Dataset entries

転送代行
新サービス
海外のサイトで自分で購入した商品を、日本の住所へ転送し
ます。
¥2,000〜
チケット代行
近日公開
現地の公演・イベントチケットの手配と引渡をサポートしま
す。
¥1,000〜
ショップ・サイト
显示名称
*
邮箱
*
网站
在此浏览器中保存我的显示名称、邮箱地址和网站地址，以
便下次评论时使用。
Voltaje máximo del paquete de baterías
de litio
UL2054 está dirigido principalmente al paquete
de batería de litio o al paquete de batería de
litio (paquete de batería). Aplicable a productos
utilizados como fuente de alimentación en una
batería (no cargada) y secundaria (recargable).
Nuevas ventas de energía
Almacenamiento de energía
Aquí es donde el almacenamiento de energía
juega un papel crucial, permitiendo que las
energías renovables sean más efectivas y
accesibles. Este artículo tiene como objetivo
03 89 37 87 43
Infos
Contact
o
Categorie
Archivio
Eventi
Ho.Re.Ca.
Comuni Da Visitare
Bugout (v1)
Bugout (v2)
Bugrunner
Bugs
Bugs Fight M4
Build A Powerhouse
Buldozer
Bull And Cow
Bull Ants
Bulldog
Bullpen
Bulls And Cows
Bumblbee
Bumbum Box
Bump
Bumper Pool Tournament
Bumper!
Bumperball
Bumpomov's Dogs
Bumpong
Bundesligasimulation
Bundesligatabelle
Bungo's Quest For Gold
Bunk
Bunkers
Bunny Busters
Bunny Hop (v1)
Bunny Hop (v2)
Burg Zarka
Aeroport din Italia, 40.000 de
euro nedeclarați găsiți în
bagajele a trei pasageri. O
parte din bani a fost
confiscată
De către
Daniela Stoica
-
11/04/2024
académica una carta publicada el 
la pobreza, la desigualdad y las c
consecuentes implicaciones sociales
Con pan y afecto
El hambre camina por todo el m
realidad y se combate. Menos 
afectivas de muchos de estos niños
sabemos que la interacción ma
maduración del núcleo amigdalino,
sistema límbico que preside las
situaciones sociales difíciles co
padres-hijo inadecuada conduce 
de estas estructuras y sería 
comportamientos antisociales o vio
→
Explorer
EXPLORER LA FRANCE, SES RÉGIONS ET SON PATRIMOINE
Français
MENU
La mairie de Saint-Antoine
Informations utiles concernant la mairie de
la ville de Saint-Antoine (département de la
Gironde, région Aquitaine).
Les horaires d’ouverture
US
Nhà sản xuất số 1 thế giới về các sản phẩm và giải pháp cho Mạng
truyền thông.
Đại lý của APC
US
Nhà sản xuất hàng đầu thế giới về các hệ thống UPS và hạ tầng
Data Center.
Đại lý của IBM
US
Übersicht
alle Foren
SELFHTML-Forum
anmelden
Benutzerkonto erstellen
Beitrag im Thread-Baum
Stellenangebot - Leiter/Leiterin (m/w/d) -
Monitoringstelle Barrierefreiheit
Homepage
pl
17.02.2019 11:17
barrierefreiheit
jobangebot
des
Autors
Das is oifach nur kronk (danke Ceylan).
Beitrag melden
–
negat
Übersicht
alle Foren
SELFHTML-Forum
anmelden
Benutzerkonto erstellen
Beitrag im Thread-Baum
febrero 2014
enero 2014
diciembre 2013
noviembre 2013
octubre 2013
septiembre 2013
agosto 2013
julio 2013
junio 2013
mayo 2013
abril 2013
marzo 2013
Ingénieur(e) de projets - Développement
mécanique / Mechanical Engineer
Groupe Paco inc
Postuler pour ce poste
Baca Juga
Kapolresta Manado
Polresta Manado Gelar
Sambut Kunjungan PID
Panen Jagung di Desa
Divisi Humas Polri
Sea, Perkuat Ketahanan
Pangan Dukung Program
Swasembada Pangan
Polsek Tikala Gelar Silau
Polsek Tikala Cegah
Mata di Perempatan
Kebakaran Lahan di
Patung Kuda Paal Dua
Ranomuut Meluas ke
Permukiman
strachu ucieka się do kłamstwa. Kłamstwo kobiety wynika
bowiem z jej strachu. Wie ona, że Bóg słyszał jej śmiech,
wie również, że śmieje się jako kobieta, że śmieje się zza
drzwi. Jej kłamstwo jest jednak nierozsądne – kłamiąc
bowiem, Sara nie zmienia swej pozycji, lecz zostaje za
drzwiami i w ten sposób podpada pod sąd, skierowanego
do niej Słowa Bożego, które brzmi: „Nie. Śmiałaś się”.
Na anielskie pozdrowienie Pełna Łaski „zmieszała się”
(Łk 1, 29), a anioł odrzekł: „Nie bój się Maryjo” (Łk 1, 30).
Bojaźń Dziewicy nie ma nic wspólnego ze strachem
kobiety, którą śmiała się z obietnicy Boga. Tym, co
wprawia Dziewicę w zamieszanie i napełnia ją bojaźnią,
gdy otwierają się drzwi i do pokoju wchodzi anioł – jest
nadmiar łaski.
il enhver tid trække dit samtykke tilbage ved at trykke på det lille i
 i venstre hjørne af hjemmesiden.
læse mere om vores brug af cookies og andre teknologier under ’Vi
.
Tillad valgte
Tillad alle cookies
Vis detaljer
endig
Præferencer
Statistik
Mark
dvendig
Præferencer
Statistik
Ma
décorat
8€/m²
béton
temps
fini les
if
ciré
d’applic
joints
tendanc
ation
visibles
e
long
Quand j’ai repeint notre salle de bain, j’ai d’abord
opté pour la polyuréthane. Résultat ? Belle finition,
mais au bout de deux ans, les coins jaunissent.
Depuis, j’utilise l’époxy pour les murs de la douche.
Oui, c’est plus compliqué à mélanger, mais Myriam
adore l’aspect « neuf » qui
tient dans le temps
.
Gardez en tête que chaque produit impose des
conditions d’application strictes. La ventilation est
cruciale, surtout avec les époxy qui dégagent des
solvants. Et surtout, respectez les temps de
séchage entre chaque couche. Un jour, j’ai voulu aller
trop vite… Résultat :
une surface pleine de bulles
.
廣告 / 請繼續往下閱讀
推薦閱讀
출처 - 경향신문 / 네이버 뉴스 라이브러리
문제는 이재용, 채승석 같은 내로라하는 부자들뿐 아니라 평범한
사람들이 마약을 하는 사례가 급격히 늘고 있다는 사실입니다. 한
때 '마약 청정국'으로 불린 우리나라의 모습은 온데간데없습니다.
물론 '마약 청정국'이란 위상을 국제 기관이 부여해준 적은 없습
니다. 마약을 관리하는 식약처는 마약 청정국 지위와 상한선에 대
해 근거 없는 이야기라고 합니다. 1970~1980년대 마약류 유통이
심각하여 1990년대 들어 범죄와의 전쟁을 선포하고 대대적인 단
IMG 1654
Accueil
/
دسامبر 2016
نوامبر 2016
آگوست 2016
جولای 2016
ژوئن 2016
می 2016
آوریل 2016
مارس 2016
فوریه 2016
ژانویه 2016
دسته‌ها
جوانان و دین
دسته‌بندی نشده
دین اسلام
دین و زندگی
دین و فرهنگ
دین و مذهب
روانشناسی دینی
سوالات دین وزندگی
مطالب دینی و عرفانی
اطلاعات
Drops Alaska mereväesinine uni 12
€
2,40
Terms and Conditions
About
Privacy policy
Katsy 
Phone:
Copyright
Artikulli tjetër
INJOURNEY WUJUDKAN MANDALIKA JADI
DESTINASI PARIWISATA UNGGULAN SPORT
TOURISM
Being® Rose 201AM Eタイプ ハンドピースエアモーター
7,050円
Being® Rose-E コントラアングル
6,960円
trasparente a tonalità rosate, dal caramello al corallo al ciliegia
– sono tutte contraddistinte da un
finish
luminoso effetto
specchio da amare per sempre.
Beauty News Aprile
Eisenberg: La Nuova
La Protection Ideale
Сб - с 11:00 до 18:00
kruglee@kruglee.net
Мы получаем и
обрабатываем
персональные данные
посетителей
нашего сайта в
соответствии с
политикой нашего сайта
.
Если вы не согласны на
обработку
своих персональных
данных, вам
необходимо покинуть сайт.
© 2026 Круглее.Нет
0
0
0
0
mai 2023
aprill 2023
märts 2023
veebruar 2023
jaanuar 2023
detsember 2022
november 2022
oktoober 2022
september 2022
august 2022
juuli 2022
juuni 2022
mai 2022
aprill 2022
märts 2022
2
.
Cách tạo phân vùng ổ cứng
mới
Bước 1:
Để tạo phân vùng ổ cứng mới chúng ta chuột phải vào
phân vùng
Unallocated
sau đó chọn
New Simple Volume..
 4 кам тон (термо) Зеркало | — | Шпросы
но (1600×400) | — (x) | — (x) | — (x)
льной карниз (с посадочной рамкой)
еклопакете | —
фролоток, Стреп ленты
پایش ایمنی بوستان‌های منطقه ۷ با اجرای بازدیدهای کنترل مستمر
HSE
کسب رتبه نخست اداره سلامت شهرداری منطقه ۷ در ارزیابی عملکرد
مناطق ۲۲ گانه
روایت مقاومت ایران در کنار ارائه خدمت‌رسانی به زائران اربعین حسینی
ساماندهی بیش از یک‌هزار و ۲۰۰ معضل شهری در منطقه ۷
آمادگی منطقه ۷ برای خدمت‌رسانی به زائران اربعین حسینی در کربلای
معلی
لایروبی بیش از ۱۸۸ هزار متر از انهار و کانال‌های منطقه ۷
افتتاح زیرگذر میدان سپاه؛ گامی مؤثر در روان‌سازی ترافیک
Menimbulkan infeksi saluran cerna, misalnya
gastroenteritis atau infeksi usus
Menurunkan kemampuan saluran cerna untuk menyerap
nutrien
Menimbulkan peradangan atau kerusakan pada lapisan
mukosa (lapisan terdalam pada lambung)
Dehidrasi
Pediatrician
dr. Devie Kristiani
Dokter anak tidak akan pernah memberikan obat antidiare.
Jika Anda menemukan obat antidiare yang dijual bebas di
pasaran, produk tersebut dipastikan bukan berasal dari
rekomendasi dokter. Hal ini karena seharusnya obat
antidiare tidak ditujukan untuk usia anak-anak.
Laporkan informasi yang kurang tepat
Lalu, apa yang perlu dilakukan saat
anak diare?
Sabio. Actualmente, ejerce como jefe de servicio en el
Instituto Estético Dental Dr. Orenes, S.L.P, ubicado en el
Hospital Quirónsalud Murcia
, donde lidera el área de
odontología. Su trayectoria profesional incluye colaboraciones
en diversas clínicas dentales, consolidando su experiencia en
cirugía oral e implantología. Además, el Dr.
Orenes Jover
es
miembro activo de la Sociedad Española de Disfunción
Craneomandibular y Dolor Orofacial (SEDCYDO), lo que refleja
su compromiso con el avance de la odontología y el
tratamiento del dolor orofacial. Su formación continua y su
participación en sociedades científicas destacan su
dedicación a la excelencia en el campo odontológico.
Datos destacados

◆ **Action item**
Each line of the records above, from the first through the one containing "Comuni Da Visitare", is to be retyped exactly; no other line belongs.

◆ **Answer area**
転送代行
新サービス
海外のサイトで自分で購入した商品を、日本の住所へ転送し
ます。
¥2,000〜
チケット代行
近日公開
現地の公演・イベントチケットの手配と引渡をサポートしま
す。
¥1,000〜
ショップ・サイト
显示名称
*
邮箱
*
网站
在此浏览器中保存我的显示名称、邮箱地址和网站地址，以
便下次评论时使用。
Voltaje máximo del paquete de baterías
de litio
UL2054 está dirigido principalmente al paquete
de batería de litio o al paquete de batería de
litio (paquete de batería). Aplicable a productos
utilizados como fuente de alimentación en una
batería (no cargada) y secundaria (recargable).
Nuevas ventas de energía
Almacenamiento de energía
Aquí es donde el almacenamiento de energía
juega un papel crucial, permitiendo que las
energías renovables sean más efectivas y
accesibles. Este artículo tiene como objetivo
03 89 37 87 43
Infos
Contact
o
Categorie
Archivio
Eventi
Ho.Re.Ca.
Comuni Da Visitare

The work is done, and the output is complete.